L'organisation rappelle que dans le procès intenté à Nessma TV en la personne de son directeur, Nabil Karoui, l'inculpation se fonde sur les articles 44 et 48 de l'ancien code de la presse (et non pas du nouveau promulgué après le 14 janvier 2011) et des articles 226 et 226 bis du code pénal qui répriment « l'offense envers les cultes », « l'outrage public à la pudeur » et « l'atteinte aux bonnes mœurs et à la morale publique ». RSF estime que « le report [de l'audience] risque d'accentuer une polémique déjà forte sur les rapports entre liberté d'expression et religion ».
Enfin, RSF dénonce les vieux réflexes policiers et les violences policières constatées contre les journalistes dans l'exercice de leur fonction en mai 2011, en juillet de la même année et, récemment en janvier 2012. « Ces actes de violence de la part des forces de l'ordre ne sont pas sans rappeler les anciens réflexes sécuritaires de l'ère Ben Ali et illustrent la difficulté du ministère de l'Intérieur à réformer la police », ajoute l'organisation.

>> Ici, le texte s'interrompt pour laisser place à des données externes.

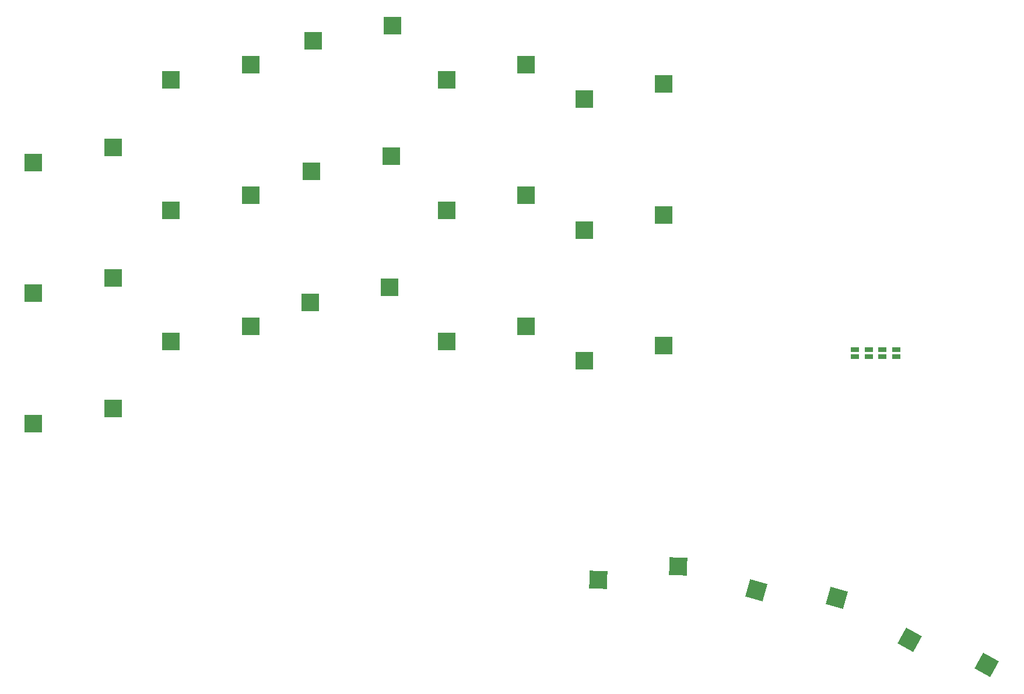
<source format=gbr>
%TF.GenerationSoftware,KiCad,Pcbnew,6.0.11+dfsg-1*%
%TF.CreationDate,2023-05-16T22:20:29+03:00*%
%TF.ProjectId,pcb,7063622e-6b69-4636-9164-5f7063625858,v1.0.0*%
%TF.SameCoordinates,Original*%
%TF.FileFunction,Paste,Top*%
%TF.FilePolarity,Positive*%
%FSLAX46Y46*%
G04 Gerber Fmt 4.6, Leading zero omitted, Abs format (unit mm)*
G04 Created by KiCad (PCBNEW 6.0.11+dfsg-1) date 2023-05-16 22:20:29*
%MOMM*%
%LPD*%
G01*
G04 APERTURE LIST*
G04 Aperture macros list*
%AMRotRect*
0 Rectangle, with rotation*
0 The origin of the aperture is its center*
0 $1 length*
0 $2 width*
0 $3 Rotation angle, in degrees counterclockwise*
0 Add horizontal line*
21,1,$1,$2,0,0,$3*%
G04 Aperture macros list end*
%ADD10R,2.600000X2.600000*%
%ADD11RotRect,2.600000X2.600000X344.000000*%
%ADD12RotRect,2.600000X2.600000X359.000000*%
%ADD13RotRect,2.600000X2.600000X331.000000*%
%ADD14R,1.143000X0.635000*%
G04 APERTURE END LIST*
D10*
%TO.C,S9*%
X43875000Y61616667D03*
X32325000Y59416667D03*
%TD*%
D11*
%TO.C,S17*%
X108401439Y-21510614D03*
X96692465Y-20441779D03*
%TD*%
D10*
%TO.C,S5*%
X23275000Y36950000D03*
X11725000Y34750000D03*
%TD*%
%TO.C,S4*%
X23275000Y17950000D03*
X11725000Y15750000D03*
%TD*%
%TO.C,S6*%
X23275000Y55950000D03*
X11725000Y53750000D03*
%TD*%
%TO.C,S1*%
X3275000Y5950000D03*
X-8275000Y3750000D03*
%TD*%
%TO.C,S10*%
X63275000Y17950000D03*
X51725000Y15750000D03*
%TD*%
%TO.C,S14*%
X83275000Y34116667D03*
X71725000Y31916667D03*
%TD*%
%TO.C,S15*%
X83275000Y53116667D03*
X71725000Y50916667D03*
%TD*%
D12*
%TO.C,S16*%
X85378343Y-16941396D03*
X73791707Y-18939485D03*
%TD*%
D13*
%TO.C,S18*%
X130171272Y-31265040D03*
X119002833Y-27589652D03*
%TD*%
D10*
%TO.C,S13*%
X83275000Y15116667D03*
X71725000Y12916667D03*
%TD*%
%TO.C,S2*%
X3275000Y24950000D03*
X-8275000Y22750000D03*
%TD*%
%TO.C,S11*%
X63275000Y36950000D03*
X51725000Y34750000D03*
%TD*%
D14*
%TO.C,J5*%
X117000000Y13499620D03*
X117000000Y14500380D03*
%TD*%
D10*
%TO.C,S7*%
X43475000Y23616667D03*
X31925000Y21416667D03*
%TD*%
D14*
%TO.C,J4*%
X115000000Y13499620D03*
X115000000Y14500380D03*
%TD*%
%TO.C,J3*%
X113000000Y13499620D03*
X113000000Y14500380D03*
%TD*%
%TO.C,J2*%
X111000000Y13499620D03*
X111000000Y14500380D03*
%TD*%
D10*
%TO.C,S12*%
X63275000Y55950000D03*
X51725000Y53750000D03*
%TD*%
%TO.C,S3*%
X3275000Y43950000D03*
X-8275000Y41750000D03*
%TD*%
%TO.C,S8*%
X43675000Y42616667D03*
X32125000Y40416667D03*
%TD*%
M02*

</source>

Une revalorisation indispensable de la profession
Pointant le manque de professionnalisme de certains journalistes et la difficulté de certains à aborder l'actualité et à traiter des sujets sensibles, RSF estime qu'il y a lieu de mettre en place un vrai plan de formation pour revaloriser la profession. Les nombreuses formations mises en place par différentes structures médiatiques ou institutionnelles (la BBC, la Deutshe Welle, RFI, la Délégation de l'Union européenne) restent des initiatives ponctuelles. RSF préconise, à ce sujet, une révision totale des enseignements à l'Institut de presse et des Sciences de l'information (IPSI) et la création d'autres établissements universitaires concurrents, publics ou privés, pour tirer le niveau de formation vers le haut.
Un autre aspect jugé fondamental est la revalorisation financière de la profession qui permettrait de garantir l'indépendance des journalistes dont le salaire moyen avoisine les 500 dinars. « Les difficultés financières des journalistes persistent depuis la révolution du fait principalement de la résistance des patrons de médias, réticents au changement. Il est important que les professionnels de l'information aient un niveau de vie décent, seule garantie d'une réelle indépendance des journalistes aux tentatives de corruption », souligne RSF.
Déontologie pour l'Internet
Parallèlement à la revalorisation du métier de journaliste, RSF recommande la sensibilisation des internautes aux questions liées à la déontologie sur le Net. L'organisation a relevé que « diffamation, injures et atteintes à la vie privée font partie des utilisations des réseaux sociaux tels que Facebook (2,7 millions d'utilisateurs), jetant le discrédit sur la Toile ».
« Nombreux sont les journalistes et les net-citoyens à manquer de sens des responsabilités lorsqu'ils publient des informations, oubliant une des règles déontologiques de base qui est : la vérification de l'information », déclare RSF.
Sur un autre plan, RSF condamne la mise en place du système de censure et de filtrage décidé le 27 mai 2011 par la cour d'appel de Tunis. L'organisation concède que la régulation du Web est fondamentale, mais « elle doit cependant être mise en place conformément aux standards internationaux et dans le souci du respect de la liberté d'expression en ligne ». RSF recommande, non la reprise de la censure, mais l'utilisation des outils de contrôle parentaux que permettent les nouvelles technologies.